§ Tareas:
1. Resume en dos oraciones el fragmento de abajo sobre la política italiana.
2. Contesta estas preguntas con lo que dice el fragmento sobre la política italiana:
(a) ¿Qué ofreció Amédy Coulibaly a sus rehenes?
(b) ¿Con qué nombre se rebautizó el PCI?
(c) ¿Quién fue arrestado en Milán en febrero de 1992?
3. Continúa el fragmento sobre la política italiana a partir de donde se detiene.

Cuando hace unos años leí una crónica sobre el atentado contra un supermercado kosher de París de 2015, Sciascia me vino a la mente; en esa ocasión, el terrorista, Amédy Coulibaly, ofreció a sus rehenes que se hicieran un sándwich para comer algo, según explicó el diario «Libération». Luego, arrasó la vida de cinco personas e hirió a varias más. ¿Por qué, antes, ese arrebato humanitario? ¿Por qué dar de comer a quienes vas a matar? Me estoy yendo mucho del tema, pero recuerdo que, en el «El Desencanto» (Jaime Chávarri, 1976), la película sobre la familia Panero, Michi reprochaba a su madre que una vez mató a unos cachorritos de perro tirándolos a un río. Lo que más le había dolido, explicaba, es que había hecho agujeros para que pudieran respirar en la cajita donde los metió para llevarles a su destino final. ¿Por qué, si ya estaban sentenciados?

Perdón por la divagación. Volvamos a Italia. El desenlace del asesinato de Aldo Moro, su muerte, dio al traste con el acercamiento entre la DC y el PCI. Ambos partidos siguieron en la primera línea, aunque debilitados, de la vida política italiana. La hecatombe que Milza cita en su libro se produjo años más tarde de magnicidio y tuvo varias fechas y fases. En el caso del PCI, como en el de otros partidos —y países— comunistas, la caída del Muro de Berlín resultó definitiva; la Guerra Fría había terminado, y la formación no estaba del lado ganador. Aunque tomando la vía de la reforma a iniciativa de su secretario general, Achille Ochetto, no hubo manera de arreglar el descalabro; ni siquiera guardando la hoz y el martillo y rebautizándose como Partido Democrático de la Izquierda (PDS, por sus siglas en italiano), que cayó en la irrelevancia. A la DC y al PS los fulminó otra cosa: el «Tangentopoli», la «Operación Manos Limpias». Milza lo cuenta así: «En febrero de 1992, un socialista, Mario Chiesa, es arrestado en Milán con dinero negro. Cuenta los detalles del sistema de corrupción puesto en marcha por su partido en la capital lombarda. Acaba de estallar el escándalo ‘Manos Limpias’ (…) En total, siete ministros son obligados a dimitir entre 1992 y 1993, al igual que tres secretarios de partido, entre ellos Bettino Craxi, que sale de escena y toma la ruta del exilio en 1994; dos años más tarde, 338 diputados, 100 senadores y un centenar de representantes públicos de todos los partidos, pero mayoritariamente democristianos y socialistas, son acusados».

§ Listado:
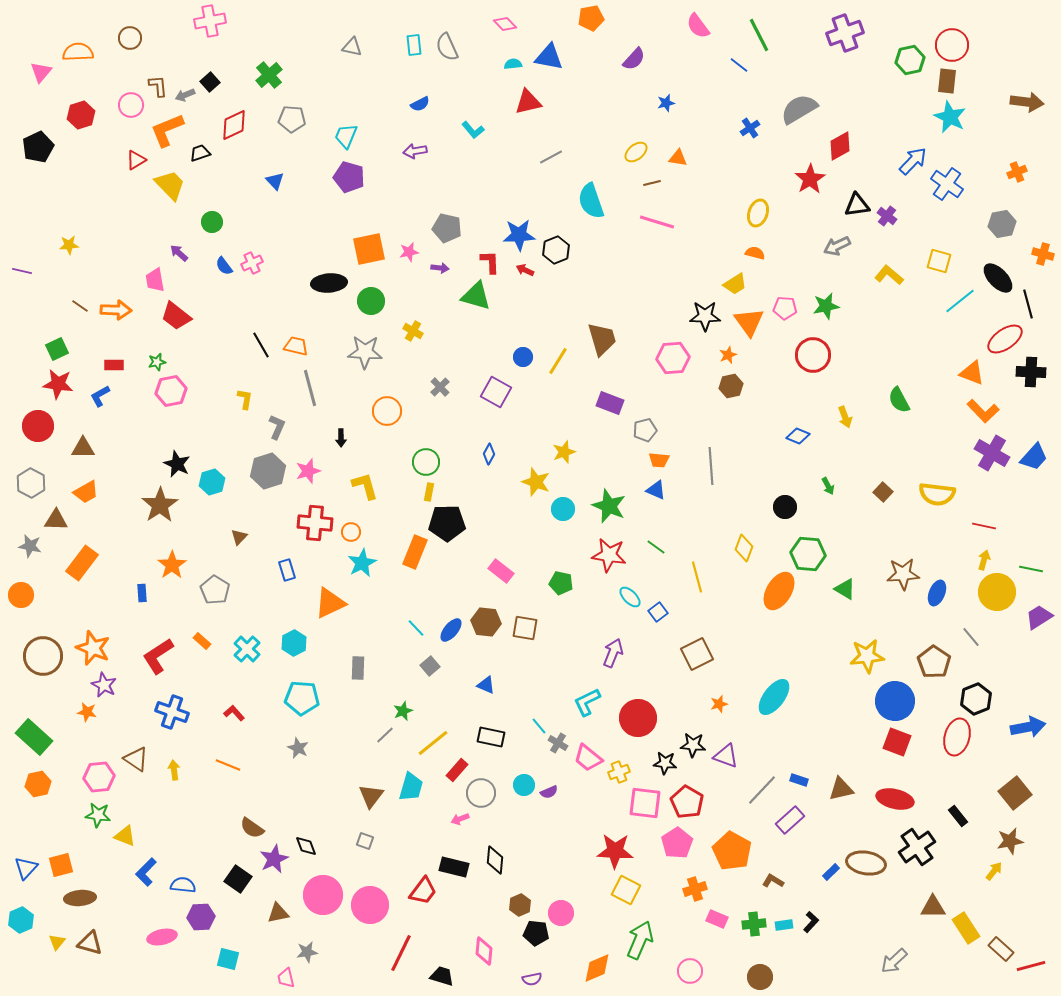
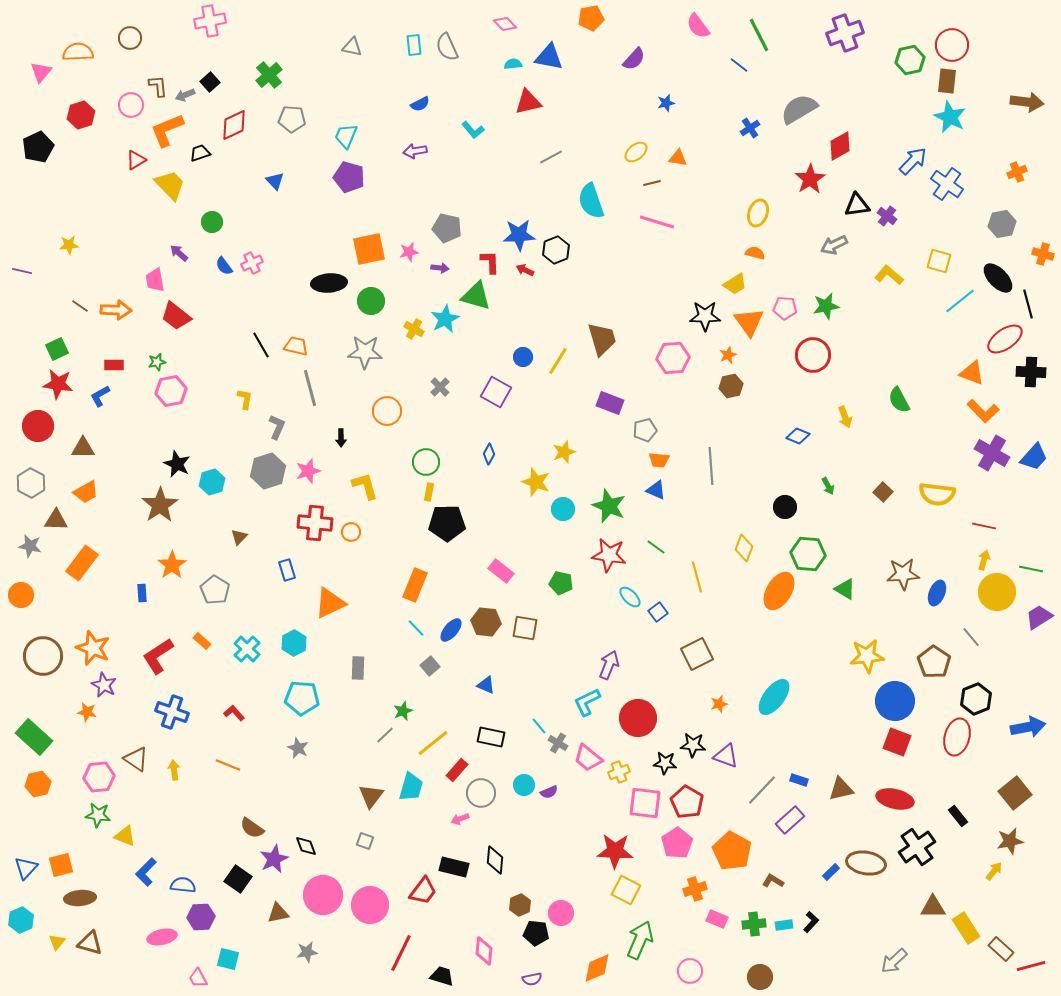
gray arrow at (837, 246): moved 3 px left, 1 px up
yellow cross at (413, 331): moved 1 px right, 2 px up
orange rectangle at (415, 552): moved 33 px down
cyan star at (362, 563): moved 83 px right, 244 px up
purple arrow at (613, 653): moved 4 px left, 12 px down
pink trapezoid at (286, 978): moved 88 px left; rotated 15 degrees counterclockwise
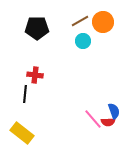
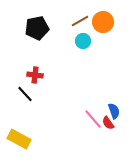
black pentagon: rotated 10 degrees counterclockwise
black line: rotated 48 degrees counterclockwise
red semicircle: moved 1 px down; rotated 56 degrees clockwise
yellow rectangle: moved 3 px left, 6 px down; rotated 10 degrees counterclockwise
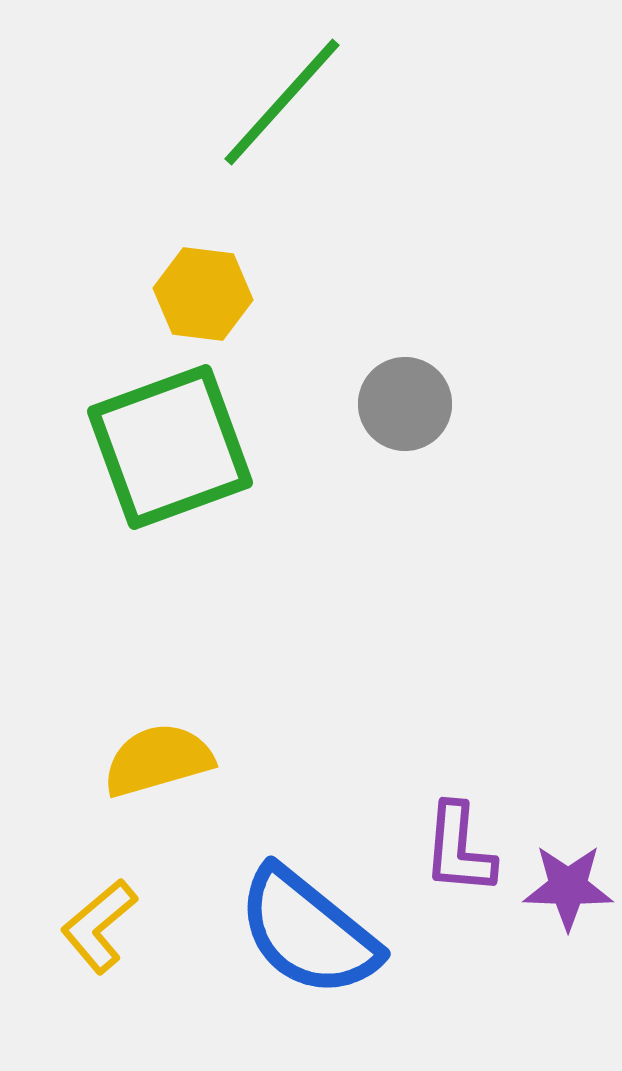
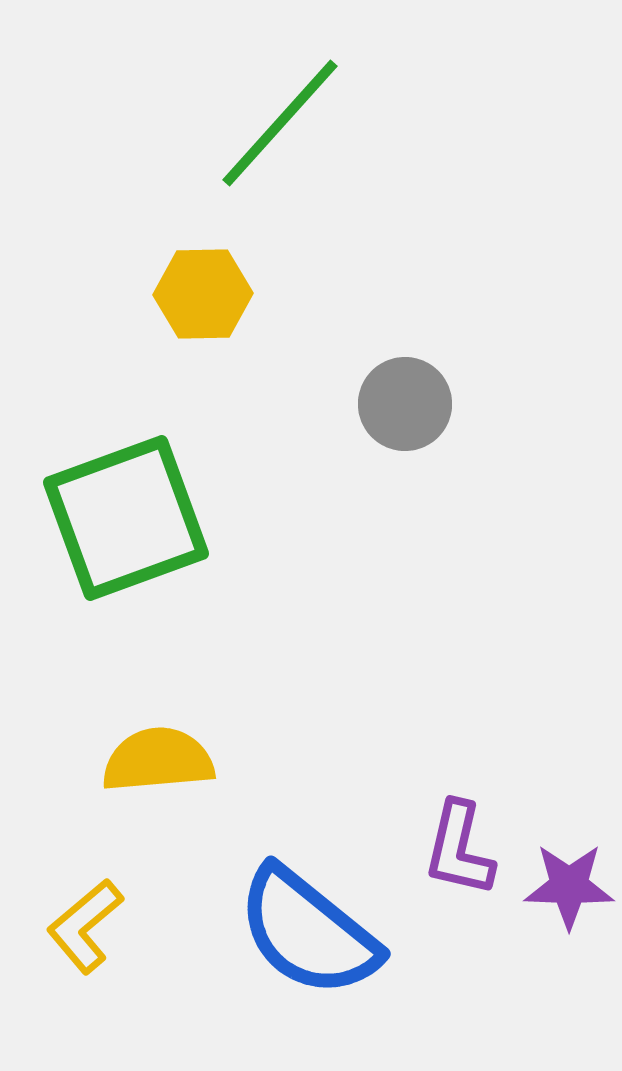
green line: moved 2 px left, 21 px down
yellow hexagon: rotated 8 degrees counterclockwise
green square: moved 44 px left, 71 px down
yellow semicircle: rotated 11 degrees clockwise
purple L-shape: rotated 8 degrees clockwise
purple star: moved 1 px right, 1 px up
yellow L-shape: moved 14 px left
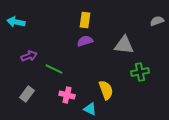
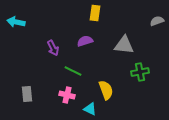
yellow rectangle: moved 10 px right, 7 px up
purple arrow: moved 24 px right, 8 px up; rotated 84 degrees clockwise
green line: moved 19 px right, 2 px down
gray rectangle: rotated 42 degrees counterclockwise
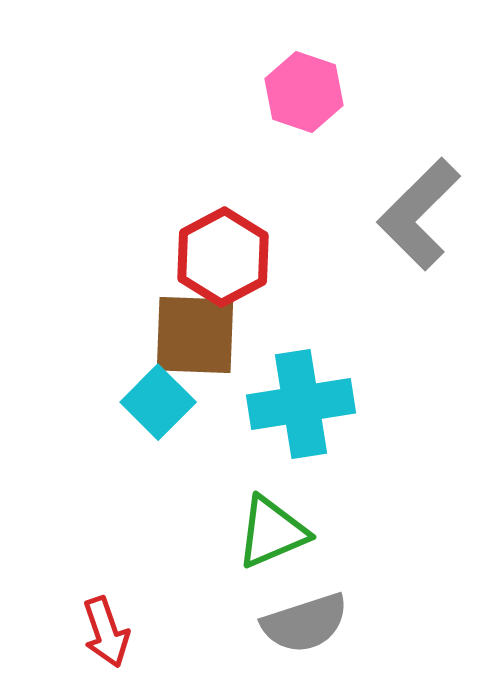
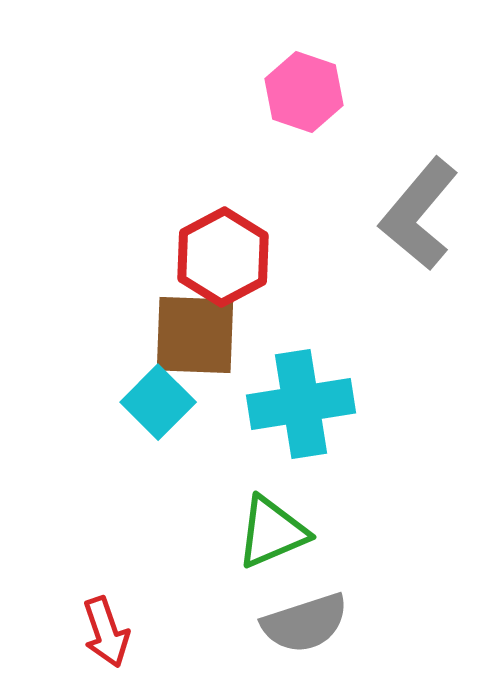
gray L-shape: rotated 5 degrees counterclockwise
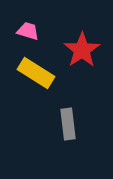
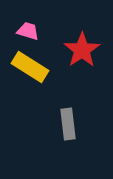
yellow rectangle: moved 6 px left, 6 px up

§ Respuestas:
1. El texto recuerda al terrorista que ofreció a sus rehenes hacerse un sándwich antes de quitarle la vida a cinco personas, y a la madre que hizo agujeros en la cajita de unos cachorritos para que respiraran antes de tirarlos a un río, y se pregunta por qué lo hicieron. Después cuenta que la muerte de Aldo Moro acabó con el acercamiento entre la DC y el PCI, que la caída del Muro de Berlín fue definitiva para el PCI y que la «Operación Manos Limpias» fulminó a la DC y al PS.

2.
(a) Que se hicieran un sándwich para comer algo.
(b) Partido Democrático de la Izquierda (PDS).
(c) Mario Chiesa, un socialista.

3.
El cataclismo terminó con la llamada «primera república italiana», y dio paso a la segunda, a la del «berlusconismo», que tan bien retratada ha quedado en libros como el divertido y desolador «Que empiece la fiesta» (Niccolò Ammaninti) o en películas como «La gran belleza» (Paolo Sorrentino, 2013), filme con una escena memorable donde el protagonista, el periodista Jep, manda a paseo a una artista contemporánea insoportable (iba a utilizar otra palabra, pero me corto). El desierto político que resultó del hundimiento de la DC y del PCI concedió a Forza Italia, pues, la posibilidad de hacerse con las riendas del país. En el centro-izquierda, el Partido Democrático brotó como la alternativa en ese arco del espectro político. Para volver al principio, los resultados de las elecciones de este domingo han puesto fin a la importancia de ambas formaciones. Y de ahí, en fin, que Luigi di Maio haya sentenciado que la «tercera república» acaba de nacer.